In Perl, how can I get the matched substring from a regex?

My program read other programs source code and colect information about used SQL queries. I have problem with getting substring.
...
$line = <FILE_IN>;
until( ($line =~m/$values_string/i && $line !~m/$rem_string/i) || eof )
{
if($line =~m/ \S{2}DT\S{3}/i)
{
# here I wish to get (only) substring that match to pattern \S{2}DT\S{3}
# (7 letter table name) and display it.
$line =~/\S{2}DT\S{3}/i;
print $line."\n";
...
In result print prints whole line and not a substring I expect. I tried different approach, but I use Perl seldom and probably make basic concept error. ( position of tablename in line is not fixed. Another problem is multiple occurrence i.e.[... SELECT * FROM AADTTAB, BBDTTAB, ...] ). How can I obtain that substring?
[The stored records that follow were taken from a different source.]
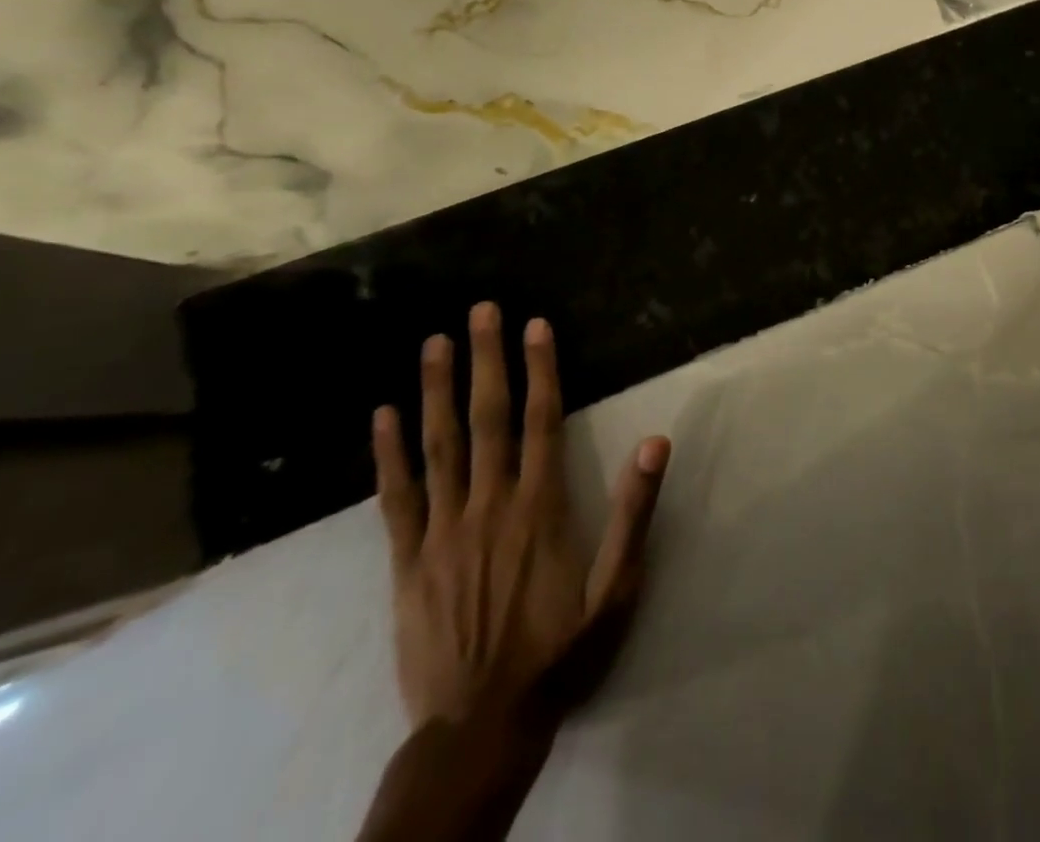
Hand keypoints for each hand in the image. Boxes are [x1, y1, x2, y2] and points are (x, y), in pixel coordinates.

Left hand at [372, 301, 669, 731]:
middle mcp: (489, 505)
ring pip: (439, 446)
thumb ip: (633, 513)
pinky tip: (383, 416)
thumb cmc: (560, 651)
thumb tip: (656, 442)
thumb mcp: (616, 588)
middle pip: (488, 419)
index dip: (541, 368)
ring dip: (435, 390)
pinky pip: (396, 497)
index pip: (543, 420)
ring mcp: (442, 531)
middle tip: (480, 311)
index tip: (534, 325)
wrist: (480, 728)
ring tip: (433, 342)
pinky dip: (388, 454)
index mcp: (540, 507)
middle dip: (485, 360)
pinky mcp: (406, 562)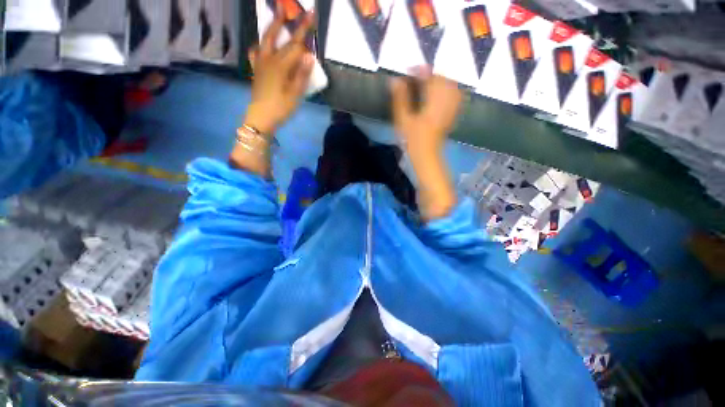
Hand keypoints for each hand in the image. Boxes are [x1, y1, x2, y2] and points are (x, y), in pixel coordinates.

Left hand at [246, 10, 315, 134]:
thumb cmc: (281, 108)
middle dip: (285, 22)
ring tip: (277, 17)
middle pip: (277, 36)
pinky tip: (261, 45)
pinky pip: (256, 53)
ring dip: (271, 27)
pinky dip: (259, 46)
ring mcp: (260, 64)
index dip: (304, 30)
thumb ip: (302, 75)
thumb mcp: (295, 94)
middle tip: (287, 7)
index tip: (312, 15)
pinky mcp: (256, 70)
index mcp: (280, 65)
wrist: (262, 117)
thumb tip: (310, 56)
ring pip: (265, 40)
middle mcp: (269, 59)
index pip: (295, 45)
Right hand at [390, 70, 462, 157]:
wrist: (426, 156)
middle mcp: (445, 101)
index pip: (429, 77)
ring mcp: (451, 108)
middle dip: (430, 74)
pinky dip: (448, 90)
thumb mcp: (403, 120)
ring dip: (439, 80)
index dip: (418, 71)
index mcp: (433, 101)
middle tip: (417, 76)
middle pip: (442, 79)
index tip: (408, 71)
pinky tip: (440, 93)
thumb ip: (400, 99)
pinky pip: (455, 95)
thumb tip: (394, 81)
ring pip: (450, 85)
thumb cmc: (412, 139)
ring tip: (427, 83)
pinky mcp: (452, 114)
Use grouping with parenthesis and store the first group.
if( $line =~ /(\S{2}DT\S{3})/i )
{
my $substring = $1;
}
The code above fixes the immediate problem of pulling out the first table name. However, the question also asked how to pull out all the table names. So:
# FROM\s+ match FROM followed by one or more spaces
# (.+?) match (non-greedy) and capture any character until...
# (?:x|y) match x OR y - next 2 matches
# [^,]\s+[^,] match non-comma, 1 or more spaces, and non-comma
# \s*; match 0 or more spaces followed by a semi colon
if( $line =~ /FROM\s+(.+?)(?:[^,]\s+[^,]|\s*;)/i )
{
# $1 will be table1, table2, table3
my #tables = split(/\s*,\s*/, $1);
# delim is a space/comma
foreach(#tables)
{
# $_ = table name
print $_ . "\n";
}
}
Result:
If $line = "SELECT * FROM AADTTAB, BBDTTAB;"
Output:
AADTTAB
BBDTTAB
If $line = "SELECT * FROM AADTTAB;"
Output:
AADTTAB
Perl Version: v5.10.0 built for MSWin32-x86-multi-thread
I prefer this:
my ( $table_name ) = $line =~ m/(\S{2}DT\S{3})/i;
This
scans $line and captures the text corresponding to the pattern
returns "all" the captures (1) to the "list" on the other side.
This psuedo-list context is how we catch the first item in a list. It's done the same way as parameters passed to a subroutine.
my ( $first, $second, #rest ) = #_;
my ( $first_capture, $second_capture, #others ) = $feldman =~ /$some_pattern/;
NOTE:: That said, your regex assumes too much about the text to be useful in more than a handful of situations. Not capturing any table name that doesn't have dt as in positions 3 and 4 out of 7? It's good enough for 1) quick-and-dirty, 2) if you're okay with limited applicability.
It would be better to match the pattern if it follows FROM. I assume table names consist solely of ASCII letters. In that case, it is best to say what you want. With those two remarks out of the way, note that a successful capturing regex match in list context returns the matched substring(s).
#!/usr/bin/perl
use strict;
use warnings;
my $s = 'select * from aadttab, bbdttab';
if ( my ($table) = $s =~ /FROM ([A-Z]{2}DT[A-Z]{3})/i ) {
print $table, "\n";
}
__END__
Output:
C:\Temp> s
aadttab
Depending on the version of perl on your system, you may be able to use a named capturing group which might make the whole thing easier to read:
if ( $s =~ /FROM (?<table>[A-Z]{2}DT[A-Z]{3})/i ) {
print $+{table}, "\n";
}
See perldoc perlre.
Parens will let you grab part of the regex into special variables: $1, $2, $3...
So:
$line = ' abc andtabl 1234';
if($line =~m/ (\S{2}DT\S{3})/i) {
# here I wish to get (only) substring that match to pattern \S{2}DT\S{3}
# (7 letter table name) and display it.
print $1."\n";
}
Use a capturing group:
$line =~ /(\S{2}DT\S{3})/i;
my $substr = $1;
$& contains the string matched by the last pattern match.
Example:
$str = "abcdefghijkl";
$str =~ m/cdefg/;
print $&;
# Output: "cdefg"
So you could do something like
if($line =~m/ \S{2}DT\S{3}/i) {
print $&."\n";
}
WARNING:
If you use $& in your code it will slow down all pattern matches.